RECORD EXTRACTS: Begin

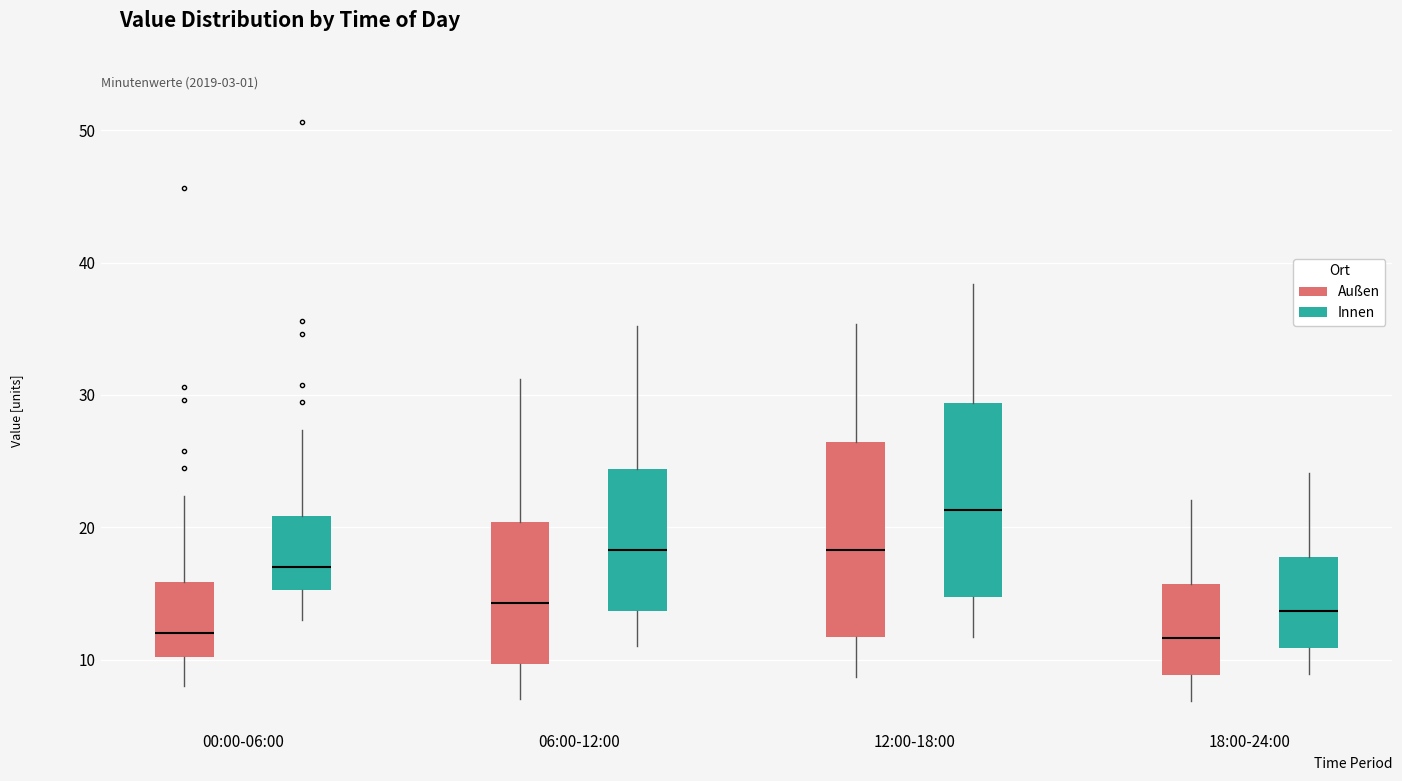

Reading left to right, transcribe this box plot: for each box, give where its median line is, the range the box spans, and where its two whiskers end, as read against the y-axis. The values are not printed on the chart, so give them approximately, as read against the axis.

00:00-06:00 (Außen): median 12, box 10 to 16, whiskers 8 to 22
00:00-06:00 (Innen): median 17, box 15 to 21, whiskers 13 to 27
06:00-12:00 (Außen): median 14, box 10 to 20, whiskers 7 to 31
06:00-12:00 (Innen): median 18, box 14 to 24, whiskers 11 to 35
12:00-18:00 (Außen): median 18, box 12 to 26, whiskers 9 to 35
12:00-18:00 (Innen): median 21, box 15 to 29, whiskers 12 to 38
18:00-24:00 (Außen): median 12, box 9 to 16, whiskers 7 to 22
18:00-24:00 (Innen): median 14, box 11 to 18, whiskers 9 to 24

RECORD EXTRACTS: End

WHAT THE EXERCISE ASKS>
Please pull out every line of the records above, copying each one unchanged and leaving out the pictures.

REPLY TO THE EXERCISE>
Reading left to right, transcribe this box plot: for each box, give where its median line is, the range the box spans, and where its two whiskers end, as read against the y-axis. The values are not printed on the chart, so give them approximately, as read against the axis.

00:00-06:00 (Außen): median 12, box 10 to 16, whiskers 8 to 22
00:00-06:00 (Innen): median 17, box 15 to 21, whiskers 13 to 27
06:00-12:00 (Außen): median 14, box 10 to 20, whiskers 7 to 31
06:00-12:00 (Innen): median 18, box 14 to 24, whiskers 11 to 35
12:00-18:00 (Außen): median 18, box 12 to 26, whiskers 9 to 35
12:00-18:00 (Innen): median 21, box 15 to 29, whiskers 12 to 38
18:00-24:00 (Außen): median 12, box 9 to 16, whiskers 7 to 22
18:00-24:00 (Innen): median 14, box 11 to 18, whiskers 9 to 24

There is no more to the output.